Status output is drowned by no-milestone warnings. Legacy work items (WORK-005…WORK-018 in this repo) flood plan.status with 13+ no-milestone warnings every call. There's no way to bulk-assign milestones or to opt items out of the warning, so the warnings stay loud and the signal stays buried.

Design Principles

Bundle reads, not writes. The bundling tool is read-only and additive — it builds on existing resources rather than replacing them. Agents that prefer atomic resource fetches keep working; agents that want one call for the whole "ready to start" payload get it.

Make update plural. The simplest fix for criterion churn: accept arrays where today we accept strings. No new endpoint, no new mental model — check: "criterion text" and check: ["one", "two", "three"] both work.

Validate what we promise. CLAUDE.md tells agents to "follow ID references," which only works if those references are guaranteed valid. The validator should fail (or at minimum warn at error tier) on broken source and dependency references.

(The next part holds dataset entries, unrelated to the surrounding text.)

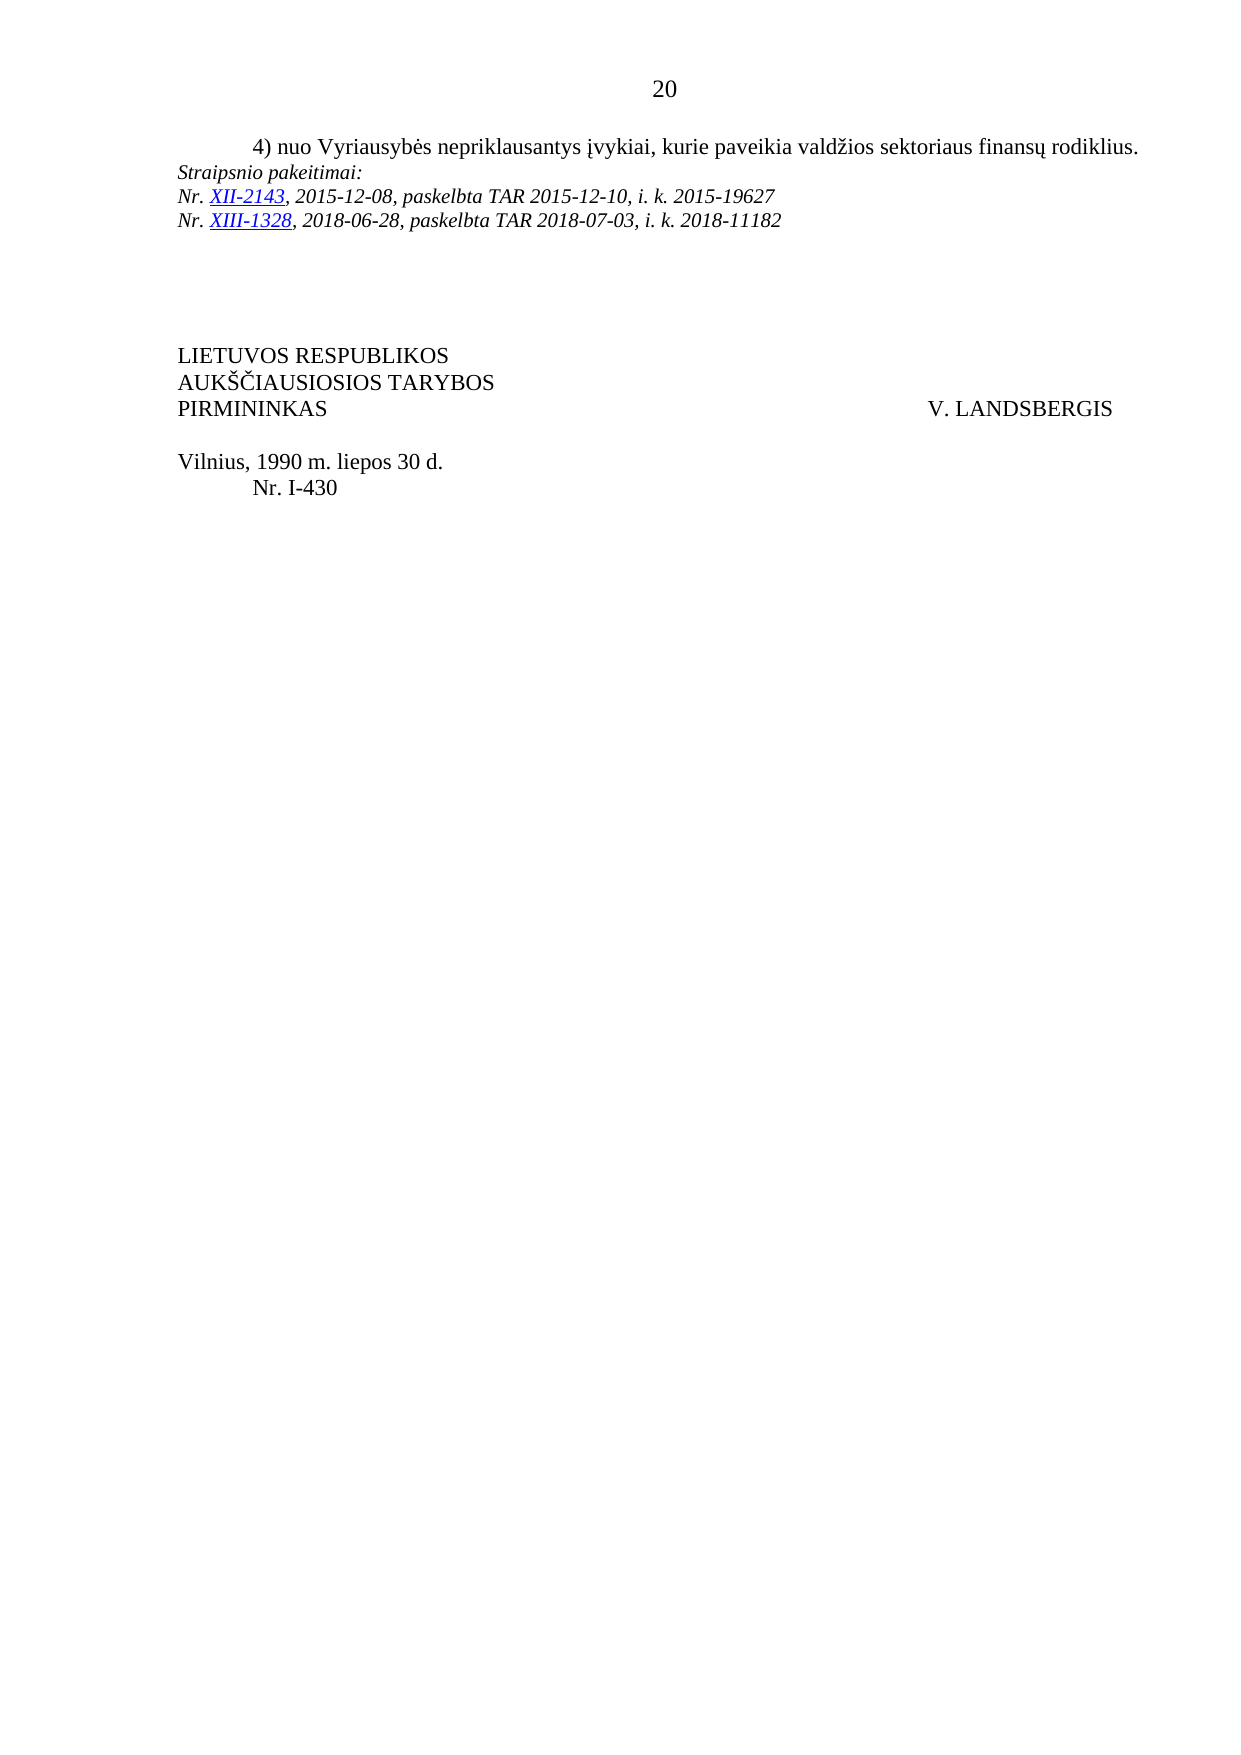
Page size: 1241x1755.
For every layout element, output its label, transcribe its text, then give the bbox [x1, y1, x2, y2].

text Nr. XII-2143, 2015-12-08, paskelbta TAR 2015-12-10, i. k. 2015-19627 [177, 184, 1152, 208]
text LIETUVOS RESPUBLIKOS [177, 342, 1152, 369]
text PIRMININKAS V. LANDSBERGIS [177, 395, 1152, 422]
text Straipsnio pakeitimai: [177, 160, 1152, 184]
text 4) nuo Vyriausybės nepriklausantys įvykiai, kurie paveikia valdžios sektoriaus finansų rodiklius. [177, 131, 1152, 160]
text Nr. XIII-1328, 2018-06-28, paskelbta TAR 2018-07-03, i. k. 2018-11182 [177, 208, 1152, 232]
text Vilnius, 1990 m. liepos 30 d. [177, 448, 1152, 474]
text AUKŠČIAUSIOSIOS TARYBOS [177, 369, 1152, 395]
text Nr. I-430 [177, 474, 1152, 501]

Make warnings dismissable. A warning that can't be silenced is a warning that gets ignored. Either bulk-fix legacy items, or add an explicit opt-out attribute (no-milestone-ok="true" or similar) so the warning means "needs attention" rather than "exists."

Tool Surface

Tool	Inputs	Outputs
`plan.context`	`id: string`, `include?: ('source' \| 'decisions' \| 'deps' \| 'milestone')[]`	The entity, plus full bodies of its source spec, linked decisions, dependency work items, and (optionally) sibling items in the same milestone
`plan.update`	(existing) plus `check?: string \| string[]`, `uncheck?: string \| string[]`	Same shape; one `changes` entry per criterion mutated
`plan.next`	(existing)	Same shape plus `body: string` (Markdoc source of the prose body)
`plan.validate`	(existing)	Errors now include `BROKEN_REFERENCE` for `source` and dep IDs that don't resolve
`plan.bulk_update` (optional)	`ids: string[]`, `attrs: object`, `dryRun?: boolean`	Apply the same attribute change across many entities — primarily intended for retroactive `milestone` assignment on legacy items

Acceptance Criteria

plan.context MCP tool returning the entity plus bundled related items
plan.context accepts an include filter so callers control payload size; default includes source and deps
Each related item is returned with its full Markdoc body, not just metadata
plan.update accepts check and uncheck as string | string[]; existing string callers unchanged
Bulk check/uncheck mutations write the file once at the end and report which substrings matched and which didn't
plan.next response includes the prose body of the returned item(s)
plan.validate reports BROKEN_REFERENCE errors for source IDs and dependency IDs that don't resolve to an existing entity
Reference integrity check runs by default (not behind --strict)
Either: a plan.bulk_update tool for retroactive milestone assignment, OR a no-milestone-ok opt-out attribute that suppresses the warning per item — pick one
CLI parity: refrakt plan context <id>, refrakt plan update --check "a" --check "b"
Documented in site/content/docs/plan/, and CLAUDE.md updated to point agents at plan.context instead of the multi-read sequence

Open Questions

Should plan.context recurse? A spec might source another spec; following the chain could explode the payload. Suggest depth-1 only, with a depth knob if needed later.

Atomicity of bulk checks. What does "atomic" mean for a 50-criterion update? File-level atomicity (write once at the end) is achievable. Per-criterion rollback on a regex mismatch is not — surface the mismatches and apply the rest, or fail the whole call? Lean toward "apply what matched, report mismatches in the response."

Body shape for plan.next. Markdoc source string is small and round-trips cleanly; a parsed tree is structurally richer but heavier and ties the tool's output shape to Markdoc. Source string seems right.